東証上場企業 2年連続で減少 によると東証への上場数がここ2年連続して減少している。
現在、東証は世界第二位の規模を誇る証券取引所だが、第一位のNYSEに比べて取引額が3分の1と少なく、外資の上場数も急激に減少している。しかし一方新興国の市場は着々と成長し、上海証券取引所にいたっては取引額が急激に増加している。この現状に「このままでは日本の株式市場、経済は世界に対する影響力を保つことができなくなるのではないか」と半年前まで思っていた。
しかしサブプライムやリーマンによって引き起こされた世界金融危機の影響で全世界の経済、市場は低迷。無論、新興国の市場インデックスも大きく値を下げおり、新興市場の経済は急激に衰えている。
この一連の動きを見ていて、ふと思ったことがある。
「本当の上場価値とは何なのだろうか?」
一般的に上場することによって短期間に資金を得ることが出来る。
2000年以降、投資や融資に閉鎖的になった銀行等から資金を得ることが出来ず、新興市場に上場することによって短期間に効率よく資金を調達していた。
又、上場すると証券取引所から多くの条件を課せられる。例えば株式総会を定期的に行い、内部統制を構成、実行するなどだ。これにより企業は外部からの目が厳しくなり、会社自ら法令遵守を行う。従い企業その物の社会的信頼度も上がり、結果ブランド価値も上がる。(例えばクライアントの顧客情報などを代行して収集、管理する企業にとってはここの事が上場による目的になる。)
上場による利益はまだあるが、デメリットも多い。
例えば市場に公開することで会社は公共の物になる。英語では非上場企業をPrivate Companyといい上場企業をPublic Companyという。これによりヘッジファンドによる買収もありうる。
又、上場によって新たに監査役などを配置したりコンプライアンス対策などに膨大なコストがかかる。
例えばP2Pなどのファイル共有ソフトによる情報流失を防ぐため、社内使用のパソコンを全てシンクライアントに変えるなど、一時的ではあるが数千万から数億円ものコストを要する。
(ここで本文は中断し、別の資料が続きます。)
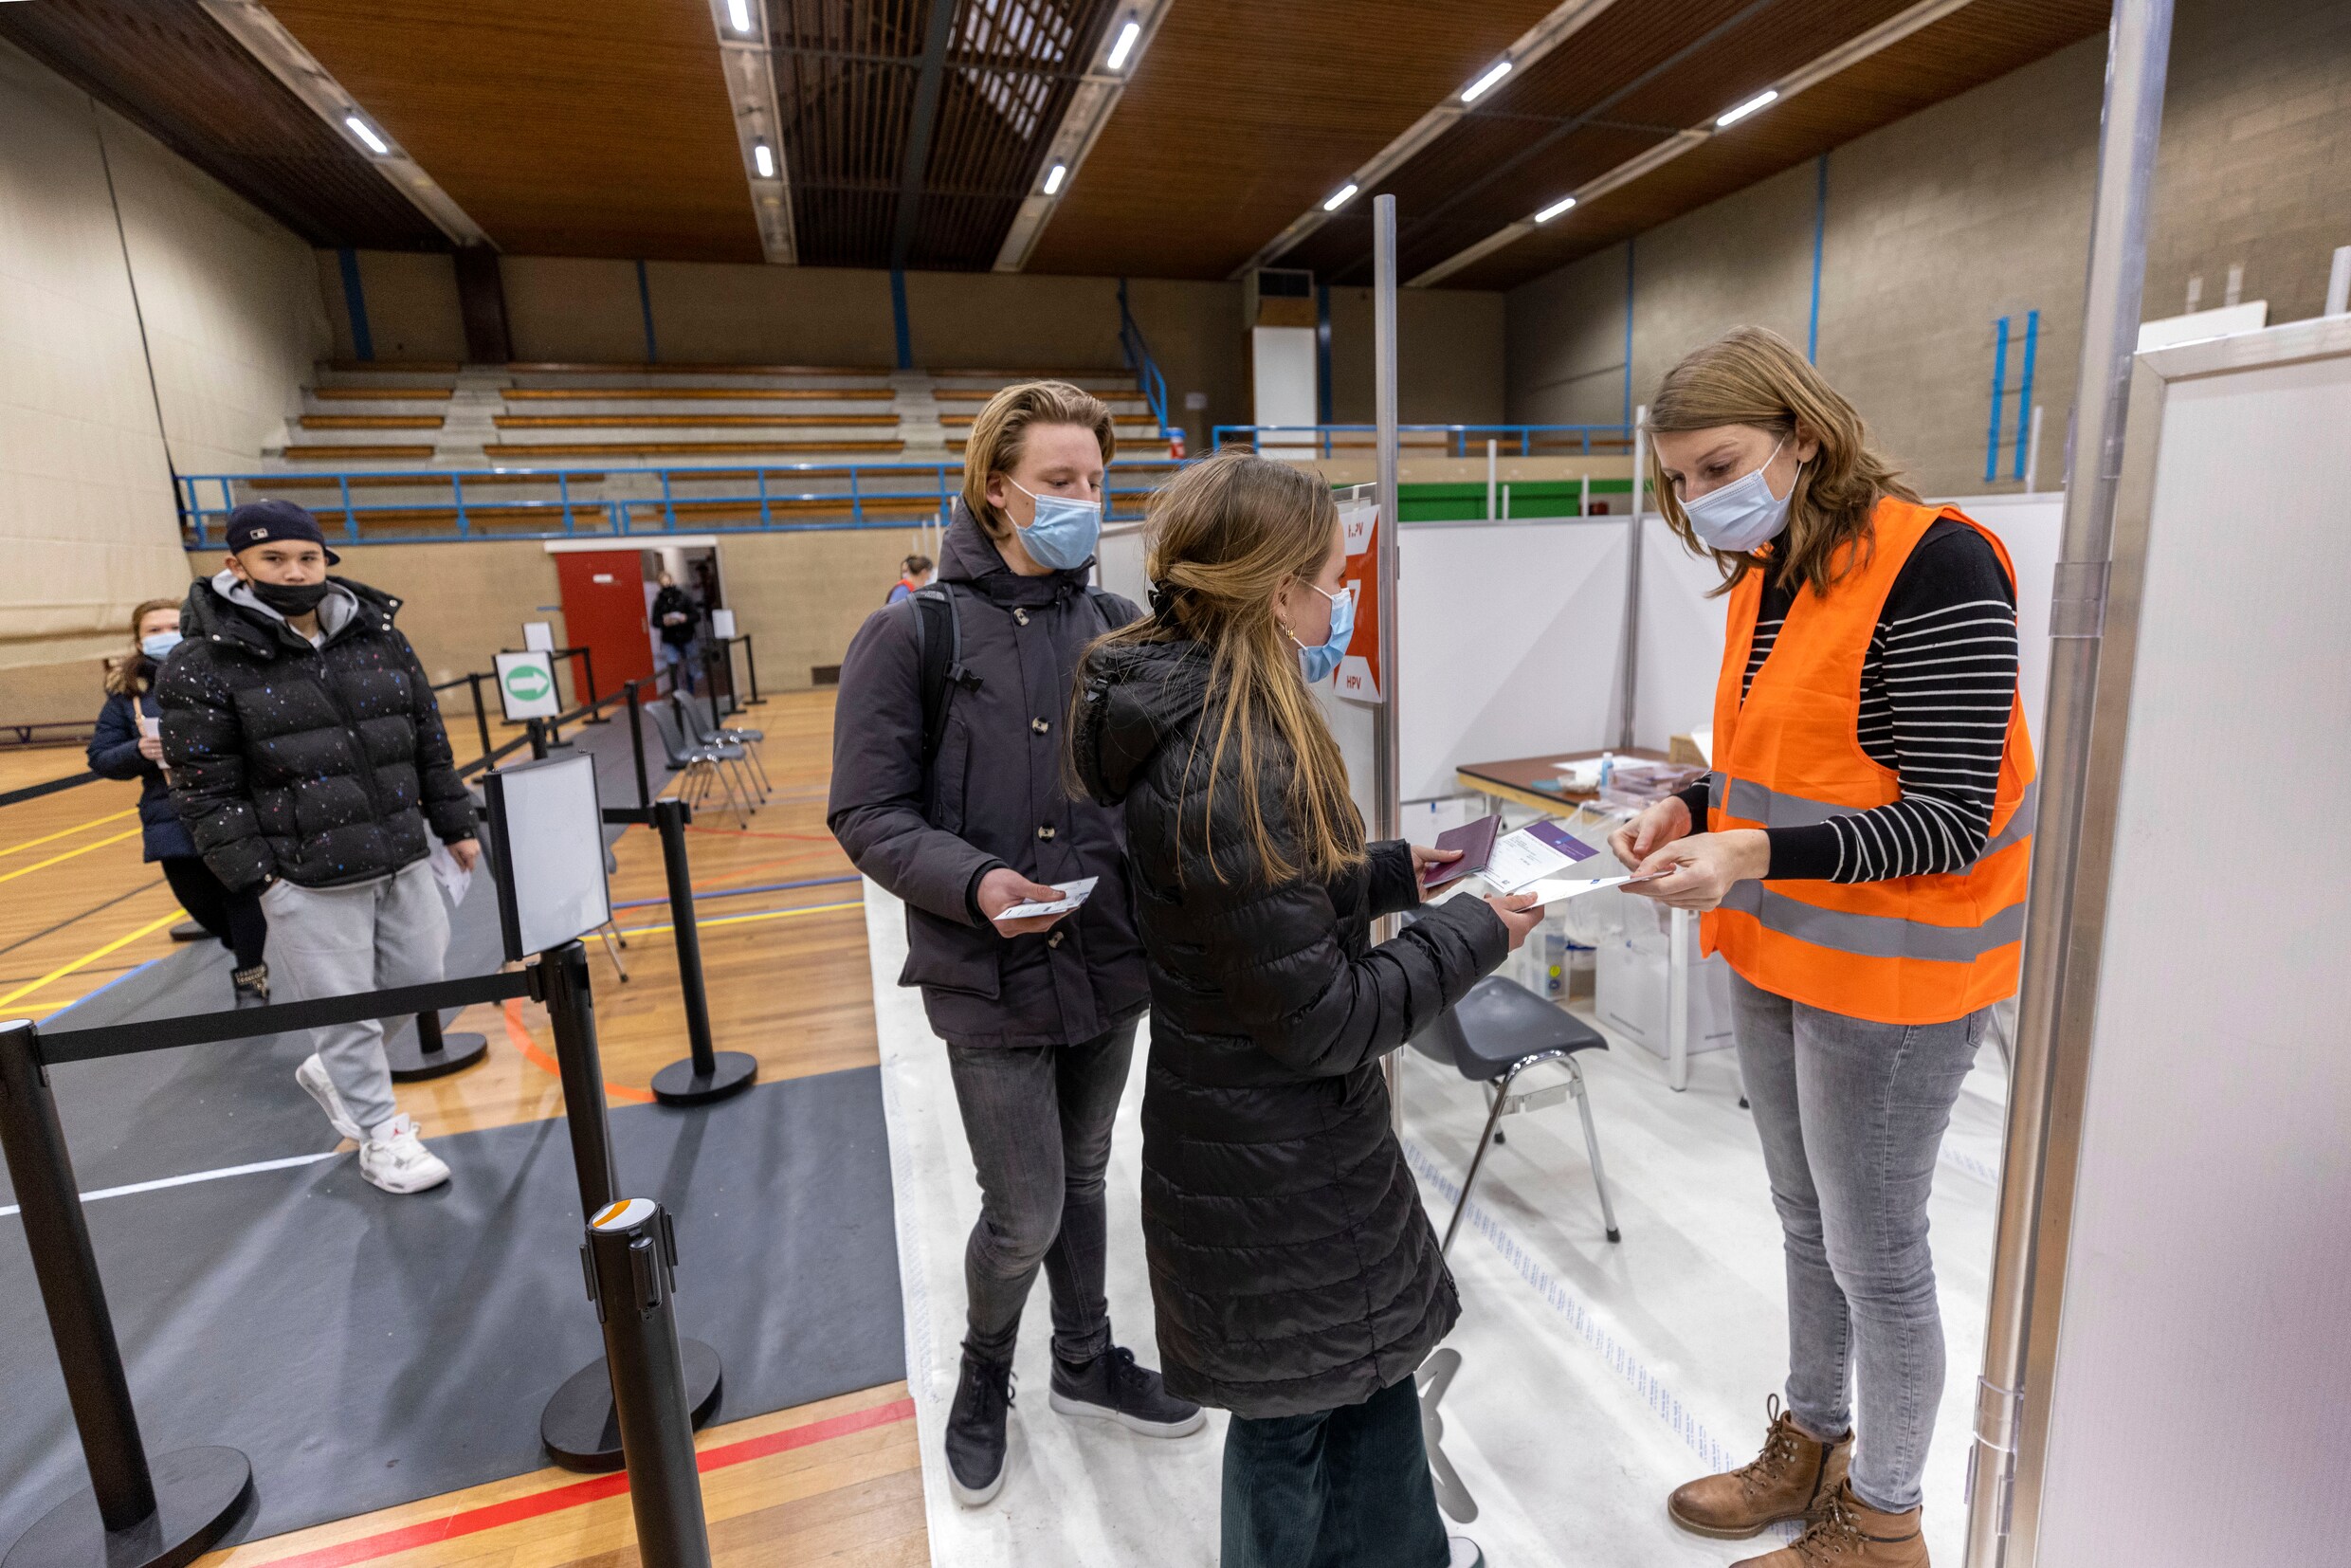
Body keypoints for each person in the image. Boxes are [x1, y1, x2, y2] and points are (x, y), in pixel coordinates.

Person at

又、新興市場に上場することは敢えて企業価値を下げてしまう事もある。
新興市場ではないのだが、例えばあるコンサルティング企業が東証2部に上場した際、既に内定を出した新卒学生から辞退の連絡があったという。「2部」という市場に上場しているということから両親が心配した為だ。今まではそのようなことはなかったが、敢えて2部上場を出すことによって、どうしても1部よりも低く見られてしまうのかもしれない。
IT企業など多くのベンチャー企業が少しでも早く上場しようとしていた時、新興市場は活気づき、VCも元気だった。
しかし「上場」をただ単に目標にし、一刻も早く達成しようと無理をすると却って会社にとって悪影響をもたらす場合もある。例えば人材の流失だ。上場によって大金を得られるのはごく一部だ。わずかばかりのストックオプションを与えられただけの一般社員にとっては上場によってハードワークを強いられるデメリットの方が大きい。そうなると仕事を楽しむ又は自発的に行える環境から強いられる環境になり、結果優秀な人材は離れていってしまうのではないかと思う。
私も会社を設立するのであれば株式上場は魅力的な一つの目標にする思う。しかしその魅力とは裏腹にデメリットもあると言うことをしっかり熟知しなければならないと感じた。